Monday, June 05, 2006

Big Pharma and advocacy groups

The Philadelphia Inquirer published a news story last week that revealed the dangers of mental health advocacy groups accepting funding from pharmaceutical companies. (“Donations tie drug firms and nonprofits: Many patient groups reveal few, if any, details on relationships with pharmaceutical donors,” May 28, 2006).

Although patients seldom know it, many patient groups and drug companies maintain close, multimillion-dollar relationships while disclosing limited or no details about the ties.

At a time when people are making more of their own health-care decisions, such coziness raises questions about the impartiality of groups that patients trust for unbiased information. It also poses a challenge for groups trying to hold patients' trust and still raise money to serve them.

An Inquirer examination of six groups, each a leading advocate for patients in a disease area, found that the groups rarely disclose such ties when commenting or lobbying about donors' drugs. They also tend to be slower to publicize treatment problems than breakthroughs. And few openly questioned drug prices.
The Inquirer singled out NAMI in the field of mental health. But pharmaceutical company funding is also flowing into the National Mental Health Association (see page 12 of their annual report) and Bazelon Center for Mental Health (see page 18 of their annual report).

TAC is sometimes wrongly accused of accepting money from pharmaceutical companies, but we have had a policy since we first opened our doors that we will not accept such funding.

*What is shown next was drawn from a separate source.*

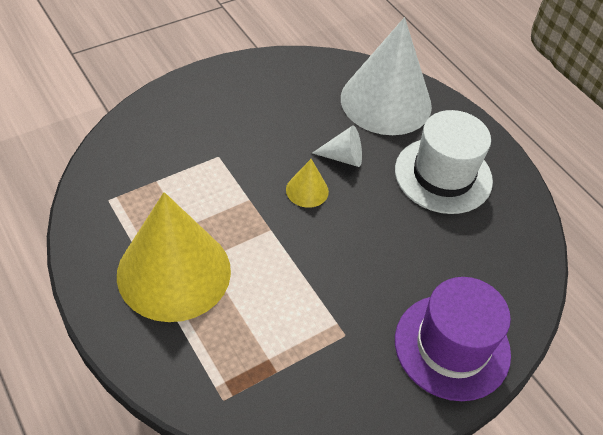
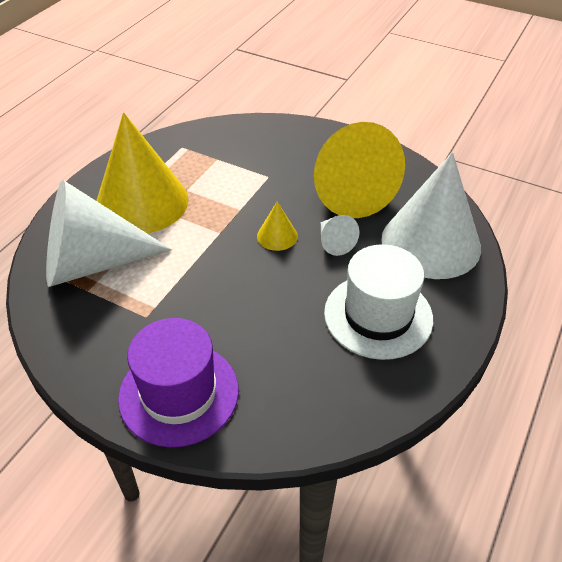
camera: 65 degrees right, 5 degrees down
none -> white cone [46,180,172,287]
none -> yellow cone [314,122,405,218]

That certainly makes fundraising more difficult, but it is our policy. TAC operates on a modest budget for a national organization, but our lean and mean approach has resulted in many successes.

We agree that additional regulation is not necessary – whether or not to accept pharmaceutical funding is a decision that individual organizations should make. But, the pitfalls are great when there is not adequate transparency or independence.

And many patients expressed surprise at the ties [between big Pharma and advocacy groups]. "I don't think that would make a difference as far as taking a drug," said Gloria Antonucci, 65, leader of a Montgomery County pain-support group that relies on Arthritis Foundation advice. "But I think it would make me, maybe, 250 percent more skeptical about what the group is saying."